══ Source extract ══
Bruegel: Thinking big: debt management considerations for the EU’s pandemic borrowing plan

09 December 2020

If not handled correctly, the European Union’s transition to take on a new role as an issuer of public debt risks crowding out existing markets. Managing that transition correctly is almost as big a challenge as spending the money itself.

The COVID-19 crisis is set to propel the European Union for many years to come into a role its members had not anticipated: significant issuer of public debt.

If the EU’s budget and pandemic recovery package is approved, the 27-nation bloc will see its balance sheet transformed from occasional issuer to market stalwart. It will also take on a new role as market peer to some of the world’s most experienced issuers. How it manages that transition, and whether it supports or crowds the existing markets for euro-area government debt, will be almost as big a challenge as spending the money itself.

The Next Generation EU proposal (NGEU), now in the final stages of political debate, foresees EU borrowing of up to €750 billion on capital markets in the 2021 to 2024 period, with debt to be paid down between 2027 and 2058. This compares to EU issuance that has typically been €6 billion or less, previously peaking in 2011 at €29.5 billion. In the absence of the COVID-19 crisis, the EU would have expected to issue €800 million in 2020 and €10 billion in 2021, to roll over debt borrowed for prior rescue loans to Ireland and Portugal.

On the plus side, the euro area will benefit from having a new source of highly rated securities, often described as safe assets because of the role they play in market structure and risk management. Previous proposals for a safe asset have involved new forms of issuance, starting out at very low levels – for example, the sovereign bond-backed securities (SBBS) plan might have had initial issuance as low as €10 billion in its first year, according to preliminary studies. The NGEU strategy, in contrast, would benefit immediately from a more traditional issuance platform and a more meaningful scale. As Bruegel’s Alexander Lehmann has written, new EU bonds could boost integration between national financial systems, reduce the risk of runs on national bond markets, and help detangle the “doom loop” of interdependence among banks and local sovereigns. Also, demand for EU-issued debt is certainly there. Already markets are showing enthusiasm for one of the earlier programs put in place to fight the COVID-19 crisis: the temporary support to mitigate unemployment risks in an emergency programme, referred to by the acronym SURE. Under that programme, adopted in May, the EU will borrow on public markets to finance up to 100 billion in loans to member states. Its first issuance in October was oversubscribed by a factor of 13.

However, the new EU bonds also have the potential to cause challenges for existing borrowers in the euro-area market. Italy, for example, manages outstanding debt of more than €2 trillion with higher borrowing costs than Germany, France or supranational issuers like the European Stability Mechanism and the European Investment Bank.
═══
* **What to work on**:
• 1. Reproduce word for word the part of the article on EU pandemic borrowing that begins at the words "09 December 2020" and ends after the words "is almost as big a challenge as spending the money itself.".
• 2. Write the next part of the article on EU pandemic borrowing, starting after its last sentence.
The records have no connection to the article on EU pandemic borrowing.
══ The data ══
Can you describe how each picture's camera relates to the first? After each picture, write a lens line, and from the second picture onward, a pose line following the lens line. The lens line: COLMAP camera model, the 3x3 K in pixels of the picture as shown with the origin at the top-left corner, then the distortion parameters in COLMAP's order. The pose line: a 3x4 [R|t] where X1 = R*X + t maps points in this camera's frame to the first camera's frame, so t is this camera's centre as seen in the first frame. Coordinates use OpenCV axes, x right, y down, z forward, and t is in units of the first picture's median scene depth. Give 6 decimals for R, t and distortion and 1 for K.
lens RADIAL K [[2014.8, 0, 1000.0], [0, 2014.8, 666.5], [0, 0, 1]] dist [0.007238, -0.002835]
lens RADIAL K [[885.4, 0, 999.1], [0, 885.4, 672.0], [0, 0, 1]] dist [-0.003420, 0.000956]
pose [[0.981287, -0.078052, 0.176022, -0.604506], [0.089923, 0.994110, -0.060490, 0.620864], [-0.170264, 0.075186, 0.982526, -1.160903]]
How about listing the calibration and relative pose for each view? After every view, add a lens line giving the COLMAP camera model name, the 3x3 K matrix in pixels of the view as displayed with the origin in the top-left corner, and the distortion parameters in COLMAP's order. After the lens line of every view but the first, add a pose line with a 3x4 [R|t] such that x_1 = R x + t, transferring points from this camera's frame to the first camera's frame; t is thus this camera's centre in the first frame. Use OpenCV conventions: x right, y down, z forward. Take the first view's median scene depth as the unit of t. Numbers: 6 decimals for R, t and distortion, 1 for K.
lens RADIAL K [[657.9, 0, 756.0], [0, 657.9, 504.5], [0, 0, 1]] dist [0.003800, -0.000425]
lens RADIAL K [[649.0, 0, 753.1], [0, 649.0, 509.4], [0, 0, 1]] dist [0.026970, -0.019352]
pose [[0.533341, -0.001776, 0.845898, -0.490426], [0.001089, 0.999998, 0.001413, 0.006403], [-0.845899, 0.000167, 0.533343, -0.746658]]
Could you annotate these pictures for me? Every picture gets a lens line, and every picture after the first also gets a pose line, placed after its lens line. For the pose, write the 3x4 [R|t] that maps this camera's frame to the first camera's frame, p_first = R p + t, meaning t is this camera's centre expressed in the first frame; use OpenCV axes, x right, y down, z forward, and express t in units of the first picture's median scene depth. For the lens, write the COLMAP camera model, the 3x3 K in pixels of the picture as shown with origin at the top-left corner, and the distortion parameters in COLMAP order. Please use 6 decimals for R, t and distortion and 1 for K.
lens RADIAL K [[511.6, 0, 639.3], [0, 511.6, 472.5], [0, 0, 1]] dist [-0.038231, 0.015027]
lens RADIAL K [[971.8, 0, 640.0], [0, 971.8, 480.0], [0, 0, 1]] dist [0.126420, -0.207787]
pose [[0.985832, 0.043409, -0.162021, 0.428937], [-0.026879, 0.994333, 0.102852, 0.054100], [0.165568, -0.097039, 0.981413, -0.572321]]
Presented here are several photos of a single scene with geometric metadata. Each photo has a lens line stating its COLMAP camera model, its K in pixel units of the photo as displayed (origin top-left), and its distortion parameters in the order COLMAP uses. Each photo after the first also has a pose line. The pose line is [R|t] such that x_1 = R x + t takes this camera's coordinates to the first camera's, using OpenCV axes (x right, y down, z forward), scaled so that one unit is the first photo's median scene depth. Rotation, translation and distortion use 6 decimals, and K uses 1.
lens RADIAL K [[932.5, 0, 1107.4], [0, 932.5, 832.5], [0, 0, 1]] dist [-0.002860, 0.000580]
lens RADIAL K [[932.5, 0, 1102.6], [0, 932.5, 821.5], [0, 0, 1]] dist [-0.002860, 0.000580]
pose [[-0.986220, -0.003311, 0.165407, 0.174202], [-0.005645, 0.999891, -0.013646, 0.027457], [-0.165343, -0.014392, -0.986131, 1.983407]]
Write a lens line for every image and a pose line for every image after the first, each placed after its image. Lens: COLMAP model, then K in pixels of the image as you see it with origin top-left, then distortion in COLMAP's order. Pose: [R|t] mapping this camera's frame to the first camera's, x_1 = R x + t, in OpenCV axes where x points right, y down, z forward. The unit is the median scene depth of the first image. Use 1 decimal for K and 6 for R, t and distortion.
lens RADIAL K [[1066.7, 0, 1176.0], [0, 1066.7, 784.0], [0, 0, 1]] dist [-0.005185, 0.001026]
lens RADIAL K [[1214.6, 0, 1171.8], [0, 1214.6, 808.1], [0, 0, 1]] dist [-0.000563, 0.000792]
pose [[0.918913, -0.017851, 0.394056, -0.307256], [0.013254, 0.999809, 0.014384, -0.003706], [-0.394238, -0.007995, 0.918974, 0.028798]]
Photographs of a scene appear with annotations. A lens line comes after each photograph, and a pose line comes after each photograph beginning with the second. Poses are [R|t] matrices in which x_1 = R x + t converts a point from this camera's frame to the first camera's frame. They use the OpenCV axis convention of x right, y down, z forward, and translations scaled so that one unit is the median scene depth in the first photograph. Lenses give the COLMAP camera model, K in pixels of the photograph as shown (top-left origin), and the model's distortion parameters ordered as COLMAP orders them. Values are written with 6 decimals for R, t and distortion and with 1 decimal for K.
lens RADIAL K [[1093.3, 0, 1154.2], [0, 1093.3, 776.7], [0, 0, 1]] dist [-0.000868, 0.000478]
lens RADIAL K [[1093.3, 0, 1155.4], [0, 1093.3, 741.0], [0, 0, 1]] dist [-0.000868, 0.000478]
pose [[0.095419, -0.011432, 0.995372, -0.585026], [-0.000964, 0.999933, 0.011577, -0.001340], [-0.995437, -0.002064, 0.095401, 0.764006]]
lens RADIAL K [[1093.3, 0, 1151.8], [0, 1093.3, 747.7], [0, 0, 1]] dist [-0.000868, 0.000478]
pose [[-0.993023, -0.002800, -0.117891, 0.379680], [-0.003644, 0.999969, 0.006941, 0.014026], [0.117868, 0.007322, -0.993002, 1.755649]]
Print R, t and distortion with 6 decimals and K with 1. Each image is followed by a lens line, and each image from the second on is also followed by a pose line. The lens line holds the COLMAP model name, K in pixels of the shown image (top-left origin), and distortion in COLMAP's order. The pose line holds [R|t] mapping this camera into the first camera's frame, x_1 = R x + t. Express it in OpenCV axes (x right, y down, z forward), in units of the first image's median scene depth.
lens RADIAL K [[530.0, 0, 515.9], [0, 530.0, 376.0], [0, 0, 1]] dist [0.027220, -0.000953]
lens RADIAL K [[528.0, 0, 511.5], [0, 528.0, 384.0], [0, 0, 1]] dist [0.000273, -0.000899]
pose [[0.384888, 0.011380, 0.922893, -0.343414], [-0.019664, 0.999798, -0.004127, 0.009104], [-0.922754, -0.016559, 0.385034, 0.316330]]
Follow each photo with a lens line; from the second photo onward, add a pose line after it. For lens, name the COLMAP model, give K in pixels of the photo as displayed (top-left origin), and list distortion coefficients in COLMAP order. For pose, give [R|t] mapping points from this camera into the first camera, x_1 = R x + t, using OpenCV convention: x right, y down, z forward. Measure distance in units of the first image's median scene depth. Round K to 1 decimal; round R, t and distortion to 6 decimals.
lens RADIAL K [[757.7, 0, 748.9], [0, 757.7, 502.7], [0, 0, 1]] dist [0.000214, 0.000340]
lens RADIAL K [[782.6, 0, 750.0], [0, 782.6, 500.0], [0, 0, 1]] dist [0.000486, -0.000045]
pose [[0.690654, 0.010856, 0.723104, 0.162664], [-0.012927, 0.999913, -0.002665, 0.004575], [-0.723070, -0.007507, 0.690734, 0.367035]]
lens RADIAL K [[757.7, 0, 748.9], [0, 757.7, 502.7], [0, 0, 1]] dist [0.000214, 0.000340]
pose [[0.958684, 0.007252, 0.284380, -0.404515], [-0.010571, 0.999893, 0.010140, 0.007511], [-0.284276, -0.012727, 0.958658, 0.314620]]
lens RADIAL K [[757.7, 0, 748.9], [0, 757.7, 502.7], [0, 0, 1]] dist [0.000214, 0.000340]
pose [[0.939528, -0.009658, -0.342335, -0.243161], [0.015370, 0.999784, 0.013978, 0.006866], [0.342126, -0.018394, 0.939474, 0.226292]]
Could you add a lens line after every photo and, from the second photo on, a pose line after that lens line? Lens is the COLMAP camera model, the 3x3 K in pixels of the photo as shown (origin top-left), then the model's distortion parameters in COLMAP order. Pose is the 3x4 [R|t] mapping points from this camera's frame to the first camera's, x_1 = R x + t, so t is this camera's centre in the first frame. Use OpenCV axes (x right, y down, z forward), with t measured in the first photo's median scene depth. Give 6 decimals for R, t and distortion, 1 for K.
═══
* **Responses in order**:
• 1.
09 December 2020

If not handled correctly, the European Union’s transition to take on a new role as an issuer of public debt risks crowding out existing markets. Managing that transition correctly is almost as big a challenge as spending the money itself.

• 2.
Right now, while rates are low and in some cases negative, investors may seek out Italy’s slightly higher yields even if it means taking on more perceived risk. In late 2020, Italy’s 10-year yield is around 0.6%, a positive return compared to about -0.3% for France and -0.5% for Germany. EU projections suggest the bloc’s joint borrowing rates would be similar to France, albeit a bit higher in the very short term and a bit lower in the very long term.

But if rates rise from their current historic lows, or even if spreads widen significantly, investors may take a different view. That, in turn, could complicate matters for debt management offices in the euro area’s 19 capitals, especially in the long run and as EU borrowing spreads out to all points along the curve, not just longer-term bonds. It is conceivable that EU-issued debt could crowd out other euro-area sovereigns.

This could be because of purely technical factors, like a packed borrowing calendar, since the EU likely will need to borrow in a “back-to-back” way that is tied to its disbursement needs, not market funding trends. It could also run up against political factors, if investors began to differentiate seriously between centrally controlled finances and those governed at the national level. To be sure, coordination among debt management offices can mitigate much of this risk, but it will need to be considered as the EU becomes a permanent, large-scale market participant.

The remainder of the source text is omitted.